Ao final do episódio Melora aprende a ser menos defensiva, mas ao mesmo tempo não abre mão de sua identidade, não deixa de ser quem é, ela entende que andar a faria uma estranha em seu próprio lar.
Melora foi escrito pro Evan Carlos Somers, um roteirista de Deep Space Nine que por acaso era cadeirante:
As dificuldades de Melora andando na Estação foram todas tiradas da própria experiência de de Somers, quando ia visitar as filmagens e NADA era adaptado. Ele colocou suas próprias experiências na personagem, sem fazer algo óbvio, sem coitadismo e sem negar os princípios básicos de Star Trek.
É um episódio memorável, mas de longe o único de Jornada nas Estrelas que trata de deficiências. Só para lembrar a Enterprise do Picard tinha um cego como engenheiro-chefe:
O arco de cabelo mágico de LaForge o davam superpoderes, mas ele não tinha visão normal, e isso sempre foi um ponto dramático para o personagem. Era forte o suficiente para os espectadores entenderem sem que alguém colocasse um sujeito com um cachorro e uma bengala em uma nave estelar do Século XXIV.
No episódio Loud as a Whisper, da Nova Geração (S02E05) a Enterprise está levando Riva, um diplomata/mediador com habilidades lendárias para mediar um conflito entre duas raças. Ele é surdo, mas se comunica através de um “coro”, dois homens e uma mulher que mantém um elo telepático e agem como sua voz.
Infelizmente um dos grupos em conflito arma um atentado e mata o coro, de uma forma brutal, traumatizante para uma série voltada para o público jovem, e claro que eu tenho que mostrar senão ninguém acreditaria no que passavam na TV nos Anos 80:
Com as vantagens de ser um androide, o Tenente Data aprende em alguns segundos a complexa linguagem de sinais usada por Riva, e Data serve de intérprete para ajudar o Mediador.

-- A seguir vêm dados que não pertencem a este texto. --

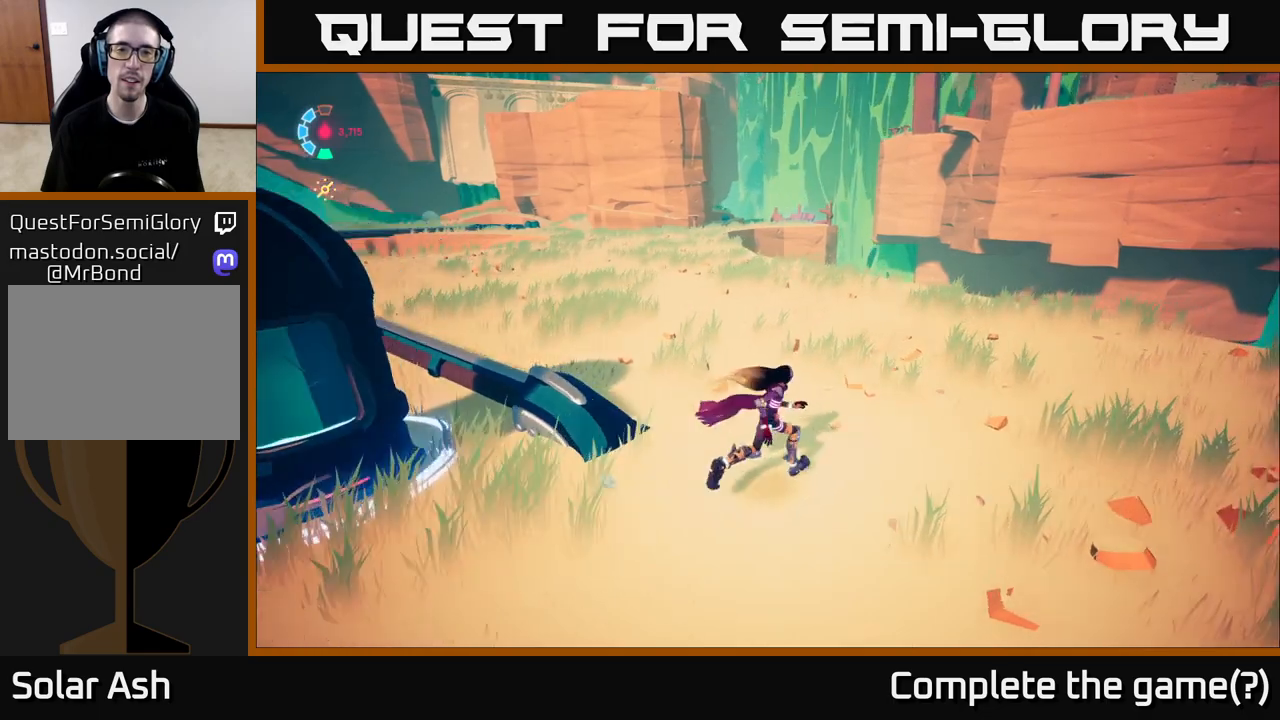
{"buttons": ["A"], "left_stick": "up-left", "right_stick": "center", "events": [[100, "left_stick", "up"], [100, "right_stick", "left"], [267, "left_stick", "up-left"], [400, "right_stick", "center"], [500, "A", "down"]]}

Picard se oferece para tentar resolver a disputa, mas é uma situação muito complexa, e ambos os lados só confiam em Riva. Depois de conversar com a Conselheira Troi, Riva desiste de abandonar o projeto e decide usar suas desvantagens como uma estratégia.
Como nenhum dos dois lados é capaz de entendê-lo, eles terão que aprender a linguagem de sinais, o que levará anos e nesse meio-tempo os dois lados terão que trabalhar juntos com Riva.
Ele pede que a Enterprise o deixe no planeta, onde ele inicia o longo processo de ensino.
Conclusão
A lista é enorme, eu poderia passar o dia aqui citando episódios de Jornada nas Estrelas cobrindo todos os temas “lacradores”, incluindo o episódio em que um membro (epa!) de uma espécie assexuada conhece o Comandante Riker, se apaixona por ele, começa a desenvolver características femininas e é presa por isso, pois é um crime em seu planeta-natal. Ou quando a Doutora Crusher se apaixonou por um Trill, que é um simbionte alienígena que vive em um hospedeiro humanóide, mas o trill teve que trocar de hospedeiro e foi para uma mulher, e a Dra Crusher admite que “não está acostumada a esse tipo de mudanças” e acaba desistindo do relacionamento.
Jornada nas Estrelas é uma franquia que deixou sua marca na História do entretenimento por discutir questões sérias e atuais através de metáforas e alegorias. Quem o faz de forma óbvia e direta perde a relevância quase imediatamente, e faz mais do mesmo.
50 anos atrás, em Let That Be Your Last Battlefield, Jornada nas Estrelas mostrou o ridículo do racismo com duas espécies alienígenas que eram cópias espelhadas uma da outra, mas que se achavam “A” raça superior. Hoje um millenial só consegue ver blackface no episódio.
Discovery tem potencial de ser uma excelente série, e a segunda temporada está impecável, mas se continuarem com a lacração imediatista, correndo para atender grupos militantes, trocando a filosofia e a promessa de Star Trek por “visibilidade”, correm o risco de virar uma excelente série de ficção científica, mas não uma série de Jornada nas Estrelas.
Resta saber é se serão lembrados daqui a 50 anos. Eu não apostaria nisso.